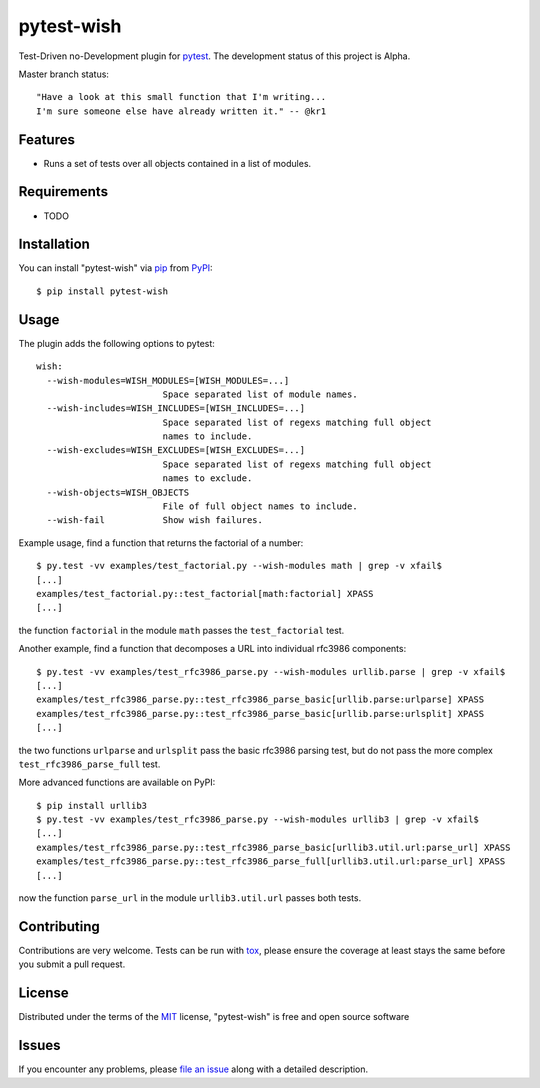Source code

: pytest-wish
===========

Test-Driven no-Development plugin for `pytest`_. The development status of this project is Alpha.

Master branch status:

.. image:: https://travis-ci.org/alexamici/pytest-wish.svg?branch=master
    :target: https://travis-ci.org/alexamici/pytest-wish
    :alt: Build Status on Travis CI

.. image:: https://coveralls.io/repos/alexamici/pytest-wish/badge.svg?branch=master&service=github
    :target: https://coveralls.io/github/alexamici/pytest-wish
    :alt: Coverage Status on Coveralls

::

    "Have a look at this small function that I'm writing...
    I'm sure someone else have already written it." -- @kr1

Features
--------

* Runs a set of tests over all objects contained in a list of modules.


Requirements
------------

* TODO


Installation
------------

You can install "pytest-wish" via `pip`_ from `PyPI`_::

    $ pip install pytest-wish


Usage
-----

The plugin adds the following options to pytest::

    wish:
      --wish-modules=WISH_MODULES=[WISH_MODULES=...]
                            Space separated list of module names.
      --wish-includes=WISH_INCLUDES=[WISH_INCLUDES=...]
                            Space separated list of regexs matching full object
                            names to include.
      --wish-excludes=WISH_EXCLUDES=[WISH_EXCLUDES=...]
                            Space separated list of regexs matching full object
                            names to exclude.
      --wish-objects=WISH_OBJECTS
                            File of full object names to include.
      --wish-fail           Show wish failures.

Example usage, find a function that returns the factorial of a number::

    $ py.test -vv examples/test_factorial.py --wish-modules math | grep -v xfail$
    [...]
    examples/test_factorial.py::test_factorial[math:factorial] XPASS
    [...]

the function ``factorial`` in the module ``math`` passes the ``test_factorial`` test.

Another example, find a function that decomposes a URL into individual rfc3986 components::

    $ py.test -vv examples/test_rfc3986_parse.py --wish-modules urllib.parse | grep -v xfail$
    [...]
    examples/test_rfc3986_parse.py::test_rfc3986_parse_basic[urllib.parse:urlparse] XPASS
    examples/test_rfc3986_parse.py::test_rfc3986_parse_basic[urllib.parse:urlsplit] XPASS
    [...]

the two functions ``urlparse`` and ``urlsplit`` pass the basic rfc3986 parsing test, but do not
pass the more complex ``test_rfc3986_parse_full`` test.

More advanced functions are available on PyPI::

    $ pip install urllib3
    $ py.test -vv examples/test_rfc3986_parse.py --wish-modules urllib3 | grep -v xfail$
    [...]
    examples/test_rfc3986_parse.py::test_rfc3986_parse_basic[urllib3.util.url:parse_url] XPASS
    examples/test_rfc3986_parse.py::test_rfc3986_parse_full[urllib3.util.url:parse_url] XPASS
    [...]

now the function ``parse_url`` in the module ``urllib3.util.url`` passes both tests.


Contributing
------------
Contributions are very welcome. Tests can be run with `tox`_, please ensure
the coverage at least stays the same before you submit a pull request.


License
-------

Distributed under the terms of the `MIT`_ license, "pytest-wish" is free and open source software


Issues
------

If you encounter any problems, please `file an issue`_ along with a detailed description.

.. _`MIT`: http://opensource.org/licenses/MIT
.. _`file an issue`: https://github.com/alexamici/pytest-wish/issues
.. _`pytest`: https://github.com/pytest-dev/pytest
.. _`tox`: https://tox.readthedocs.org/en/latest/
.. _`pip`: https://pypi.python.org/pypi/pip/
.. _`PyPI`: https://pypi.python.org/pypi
==
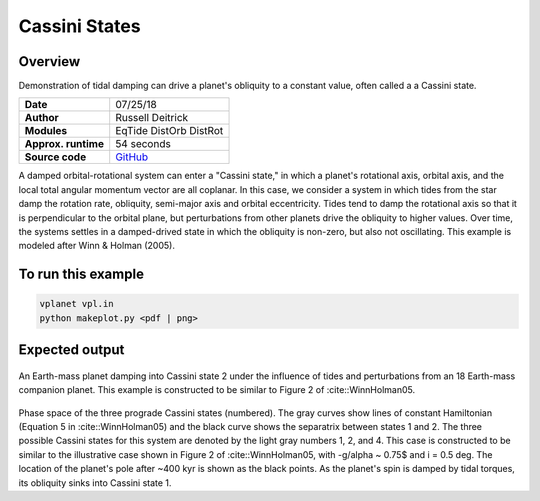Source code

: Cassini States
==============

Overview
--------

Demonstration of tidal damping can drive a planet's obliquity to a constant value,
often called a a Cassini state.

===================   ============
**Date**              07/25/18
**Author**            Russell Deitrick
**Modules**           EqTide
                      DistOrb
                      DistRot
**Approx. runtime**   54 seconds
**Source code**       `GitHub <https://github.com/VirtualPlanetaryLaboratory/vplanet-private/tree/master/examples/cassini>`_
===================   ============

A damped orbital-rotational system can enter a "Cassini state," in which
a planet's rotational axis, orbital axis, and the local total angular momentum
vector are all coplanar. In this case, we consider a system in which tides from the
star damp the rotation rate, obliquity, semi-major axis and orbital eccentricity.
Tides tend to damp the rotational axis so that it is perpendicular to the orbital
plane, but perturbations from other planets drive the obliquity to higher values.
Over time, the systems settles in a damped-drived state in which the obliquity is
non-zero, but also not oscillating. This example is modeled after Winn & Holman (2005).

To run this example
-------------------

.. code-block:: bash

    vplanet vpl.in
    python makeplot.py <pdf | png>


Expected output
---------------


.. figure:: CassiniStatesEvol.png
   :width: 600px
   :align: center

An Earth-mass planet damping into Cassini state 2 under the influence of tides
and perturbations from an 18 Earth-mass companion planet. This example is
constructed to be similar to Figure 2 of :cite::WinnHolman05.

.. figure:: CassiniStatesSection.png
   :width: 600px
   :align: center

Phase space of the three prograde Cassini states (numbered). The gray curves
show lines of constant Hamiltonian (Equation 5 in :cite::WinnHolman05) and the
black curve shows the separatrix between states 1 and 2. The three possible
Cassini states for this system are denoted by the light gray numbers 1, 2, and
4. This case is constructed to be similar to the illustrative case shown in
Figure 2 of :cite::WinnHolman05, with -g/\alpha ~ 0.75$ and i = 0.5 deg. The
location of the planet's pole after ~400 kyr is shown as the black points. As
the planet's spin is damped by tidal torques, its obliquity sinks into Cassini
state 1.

What the task requires >>
Check each line above for the string "which" and copy those that have it.

Task result >>
A damped orbital-rotational system can enter a "Cassini state," in which
vector are all coplanar. In this case, we consider a system in which tides from the
Over time, the systems settles in a damped-drived state in which the obliquity is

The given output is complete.